In the records below, lay out the stretch of lines from the one containing "order: Asterales" through the one containing "genus: Lyophyllum" as a numbered list, skipping blank lines.

--- Begin Information provided ---

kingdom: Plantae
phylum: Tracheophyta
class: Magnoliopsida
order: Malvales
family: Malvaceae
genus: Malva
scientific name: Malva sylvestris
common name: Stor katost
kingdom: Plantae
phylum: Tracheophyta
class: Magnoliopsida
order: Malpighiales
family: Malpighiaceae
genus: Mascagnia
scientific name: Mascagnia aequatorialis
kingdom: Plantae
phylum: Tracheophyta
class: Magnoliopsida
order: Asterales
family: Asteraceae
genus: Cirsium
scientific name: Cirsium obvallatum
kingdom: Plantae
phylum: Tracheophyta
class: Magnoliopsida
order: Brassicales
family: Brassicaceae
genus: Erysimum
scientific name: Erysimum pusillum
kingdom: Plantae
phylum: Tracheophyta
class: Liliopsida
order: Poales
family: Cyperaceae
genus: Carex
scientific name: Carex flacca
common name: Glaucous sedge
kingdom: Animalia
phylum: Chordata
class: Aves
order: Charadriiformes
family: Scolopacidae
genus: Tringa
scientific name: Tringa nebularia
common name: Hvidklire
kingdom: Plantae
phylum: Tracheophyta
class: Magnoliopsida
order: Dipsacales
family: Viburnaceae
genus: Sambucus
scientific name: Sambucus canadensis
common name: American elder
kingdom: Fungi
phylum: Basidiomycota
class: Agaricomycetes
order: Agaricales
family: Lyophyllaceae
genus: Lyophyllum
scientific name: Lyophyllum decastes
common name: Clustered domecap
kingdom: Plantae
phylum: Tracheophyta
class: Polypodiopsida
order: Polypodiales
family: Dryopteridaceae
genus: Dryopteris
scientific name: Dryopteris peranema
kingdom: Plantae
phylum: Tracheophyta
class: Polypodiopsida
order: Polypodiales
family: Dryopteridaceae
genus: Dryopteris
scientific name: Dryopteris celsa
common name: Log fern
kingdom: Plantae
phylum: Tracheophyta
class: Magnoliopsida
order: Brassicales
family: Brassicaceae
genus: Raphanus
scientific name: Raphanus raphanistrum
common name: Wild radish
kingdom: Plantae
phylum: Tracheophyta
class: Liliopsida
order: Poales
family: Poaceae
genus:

--- End Information provided ---

▸ **Answer to the exercise**:
1. order: Asterales
2. family: Asteraceae
3. genus: Cirsium
4. scientific name: Cirsium obvallatum
5. kingdom: Plantae
6. phylum: Tracheophyta
7. class: Magnoliopsida
8. order: Brassicales
9. family: Brassicaceae
10. genus: Erysimum
11. scientific name: Erysimum pusillum
12. kingdom: Plantae
13. phylum: Tracheophyta
14. class: Liliopsida
15. order: Poales
16. family: Cyperaceae
17. genus: Carex
18. scientific name: Carex flacca
19. common name: Glaucous sedge
20. kingdom: Animalia
21. phylum: Chordata
22. class: Aves
23. order: Charadriiformes
24. family: Scolopacidae
25. genus: Tringa
26. scientific name: Tringa nebularia
27. common name: Hvidklire
28. kingdom: Plantae
29. phylum: Tracheophyta
30. class: Magnoliopsida
31. order: Dipsacales
32. family: Viburnaceae
33. genus: Sambucus
34. scientific name: Sambucus canadensis
35. common name: American elder
36. kingdom: Fungi
37. phylum: Basidiomycota
38. class: Agaricomycetes
39. order: Agaricales
40. family: Lyophyllaceae
41. genus: Lyophyllum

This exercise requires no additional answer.